Chloramphenicol acetyltransferase (or CAT) is a bacterial enzyme that detoxifies the antibiotic chloramphenicol and is responsible for chloramphenicol resistance in bacteria.

==Function==
Chloramphenicol acetyltransferase attaches an acetyl group from acetyl-CoA to chloramphenicol, which prevents the drug from binding to ribosomes. A histidine residue, located in the C-terminal section of the enzyme, plays a central role in its catalytic mechanism.

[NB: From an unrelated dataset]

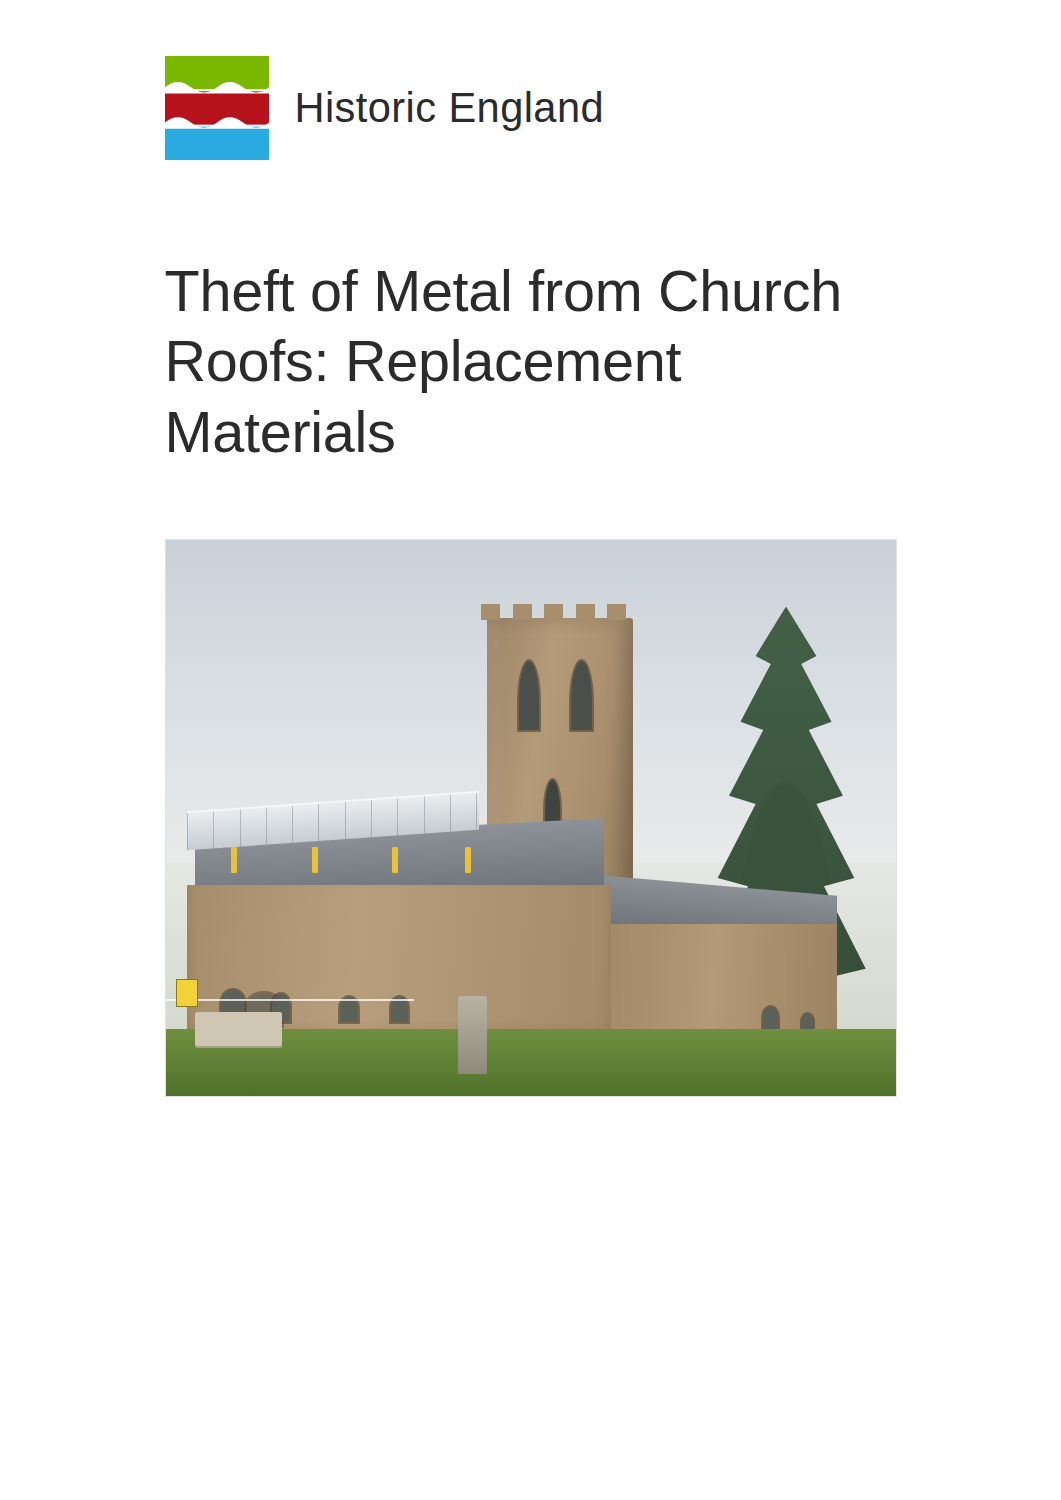Historic England
Theft of Metal from Church Roofs: Replacement Materials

The crystal structure of the type III enzyme from Escherichia coli with chloramphenicol bound has been determined. CAT is a trimer of identical subunits (monomer Mr 25,000) and the trimeric structure is stabilised by a number of hydrogen bonds, some of which result in the extension of a beta-sheet across the subunit interface. Chloramphenicol binds in a deep pocket located at the boundary between adjacent subunits of the trimer, such that the majority of residues forming the binding pocket belong to one subunit while the catalytically essential histidine belongs to the adjacent subunit. His195 is appropriately positioned to act as a general base catalyst in the reaction, and the required tautomeric stabilisation is provided by an unusual interaction with a main-chain carbonyl oxygen.

== Application ==

CAT is used as a reporter system to measure the level of a promoter or its tissue-specific expression. The CAT assay involves monitoring acetylation of radioactively labeled chloramphenicol on a TLC plate; CAT activity is determined by looking for the acetylated forms of chloramphenicol, which have a significantly increased migration rate as compared to the unacetylated form.